START TEXT SHOWN

Weightless: Making Space for My Resilient Body and Soul by Evette Dionne
Evette Dionne chronicles her journey as a fat Black woman navigating love, health, pop culture, and self-acceptance. With fierce honesty and compassion, she challenges fatphobia, medical bias, and societal expectations while celebrating the radical act of loving oneself despite a world intent on shame and erasure.
On Thriving: Harnessing Joy Through Life’s Great Labors by Brandi Sellerz-Jackson
Doula and storyteller Brandi Sellerz-Jackson invites readers to reflect on life’s emotional “labors”—grief, mental health, relationships—and the tools needed to thrive within them. Through honesty, ritual, and resilience, she offers a path to liberation, healing, and joy that starts with presence and radical self-compassion.
The Body Is Not an Apology: The Power of Radical Self-Love by Sonya Renee Taylor
Sonya Renee Taylor urges us to dismantle body shame and embrace radical self-love. With insight and power, she exposes how systems of oppression manipulate body image and challenges us to heal collectively. This transformative guide empowers readers to live unapologetically in their bodies—and to help others do the same.
We Will Rest!: The Art of Escape by Tricia Hersey
Tricia Hersey, founder of The Nap Ministry, reclaims rest as a sacred, revolutionary act. Blending art, poetry, and protest, she encourages us to disrupt grind culture and embrace rest as resistance. This powerful offering is a balm for weary souls and a call to collective liberation through slowing down.
Fervent: A Woman’s Battle Plan to Serious, Specific and Strategic Prayer by Priscilla Shirer
In this empowering guide, Priscilla Shirer helps women craft personal, focused prayers for life’s biggest challenges. Tackling identity, family, fear, temptation, and more, she offers practical strategies and tear-out sheets for spiritual warfare, self-reflection, and victorious living through intentional prayer and connection with God.

END TEXT SHOWN

• **EXERCISE SET**
a. Answer these questions from the book descriptions:
(i) What organization did Tricia Hersey found?
(ii) Besides practical strategies, what does Priscilla Shirer's guide offer?
(iii) Along with storyteller, what role is Brandi Sellerz-Jackson given?
b. Quote the book descriptions, starting with "On Thriving: Harnessing" and going on through "and radical self-compassion.".
The data comes from a separate source.

START MATERIAL SHOWN

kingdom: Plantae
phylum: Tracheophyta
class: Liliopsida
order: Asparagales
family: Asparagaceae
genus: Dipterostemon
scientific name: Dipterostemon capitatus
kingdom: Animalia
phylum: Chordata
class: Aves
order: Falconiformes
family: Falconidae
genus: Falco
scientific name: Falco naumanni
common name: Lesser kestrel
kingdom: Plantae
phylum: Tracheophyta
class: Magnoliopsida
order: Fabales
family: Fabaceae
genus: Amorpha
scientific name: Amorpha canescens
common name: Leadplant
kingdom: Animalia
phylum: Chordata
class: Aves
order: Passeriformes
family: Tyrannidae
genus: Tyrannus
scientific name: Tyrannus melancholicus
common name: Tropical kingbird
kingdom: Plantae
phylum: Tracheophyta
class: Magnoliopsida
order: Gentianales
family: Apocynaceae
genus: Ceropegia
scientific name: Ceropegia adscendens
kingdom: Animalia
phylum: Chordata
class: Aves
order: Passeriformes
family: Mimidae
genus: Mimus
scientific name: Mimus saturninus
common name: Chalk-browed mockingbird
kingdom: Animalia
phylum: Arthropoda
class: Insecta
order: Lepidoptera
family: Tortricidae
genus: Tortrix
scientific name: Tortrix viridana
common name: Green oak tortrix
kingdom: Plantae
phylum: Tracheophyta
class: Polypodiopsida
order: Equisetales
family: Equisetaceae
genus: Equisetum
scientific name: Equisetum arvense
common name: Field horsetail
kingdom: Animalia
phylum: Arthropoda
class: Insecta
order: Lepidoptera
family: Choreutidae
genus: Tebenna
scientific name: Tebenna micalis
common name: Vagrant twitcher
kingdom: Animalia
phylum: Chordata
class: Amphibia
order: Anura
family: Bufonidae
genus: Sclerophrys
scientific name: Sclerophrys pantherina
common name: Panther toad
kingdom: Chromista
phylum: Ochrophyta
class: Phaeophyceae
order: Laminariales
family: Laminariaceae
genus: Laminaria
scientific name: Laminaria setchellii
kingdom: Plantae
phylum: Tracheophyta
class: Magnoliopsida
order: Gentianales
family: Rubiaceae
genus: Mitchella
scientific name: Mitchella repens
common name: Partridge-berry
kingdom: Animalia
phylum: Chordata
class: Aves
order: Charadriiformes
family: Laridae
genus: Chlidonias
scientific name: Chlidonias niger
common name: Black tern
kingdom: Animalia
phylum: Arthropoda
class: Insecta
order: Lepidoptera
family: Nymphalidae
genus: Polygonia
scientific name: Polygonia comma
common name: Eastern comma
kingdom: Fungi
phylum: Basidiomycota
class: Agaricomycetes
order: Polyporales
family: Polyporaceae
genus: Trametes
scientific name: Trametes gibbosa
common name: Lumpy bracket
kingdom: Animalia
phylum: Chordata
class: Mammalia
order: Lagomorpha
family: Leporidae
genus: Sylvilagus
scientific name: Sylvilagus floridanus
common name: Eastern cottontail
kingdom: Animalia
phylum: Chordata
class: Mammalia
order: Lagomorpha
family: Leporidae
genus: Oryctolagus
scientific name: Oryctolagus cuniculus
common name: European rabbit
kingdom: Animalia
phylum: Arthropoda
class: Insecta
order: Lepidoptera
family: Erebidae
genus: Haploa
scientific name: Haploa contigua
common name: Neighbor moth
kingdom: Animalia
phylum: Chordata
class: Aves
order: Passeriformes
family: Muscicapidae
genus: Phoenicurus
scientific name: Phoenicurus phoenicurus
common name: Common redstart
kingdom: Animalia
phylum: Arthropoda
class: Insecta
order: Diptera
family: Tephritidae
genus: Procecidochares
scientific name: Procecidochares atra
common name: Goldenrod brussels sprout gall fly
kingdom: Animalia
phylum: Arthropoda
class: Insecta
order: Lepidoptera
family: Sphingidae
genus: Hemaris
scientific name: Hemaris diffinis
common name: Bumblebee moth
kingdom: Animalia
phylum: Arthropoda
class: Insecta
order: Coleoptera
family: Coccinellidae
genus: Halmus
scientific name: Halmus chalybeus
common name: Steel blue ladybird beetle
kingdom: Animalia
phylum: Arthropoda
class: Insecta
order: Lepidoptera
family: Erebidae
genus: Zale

END MATERIAL SHOWN

• **PROBLEM SOLUTIONS**
a.
(i) The Nap Ministry
(ii) Tear-out sheets
(iii) Doula

b.
On Thriving: Harnessing Joy Through Life’s Great Labors by Brandi Sellerz-Jackson
Doula and storyteller Brandi Sellerz-Jackson invites readers to reflect on life’s emotional “labors”—grief, mental health, relationships—and the tools needed to thrive within them. Through honesty, ritual, and resilience, she offers a path to liberation, healing, and joy that starts with presence and radical self-compassion.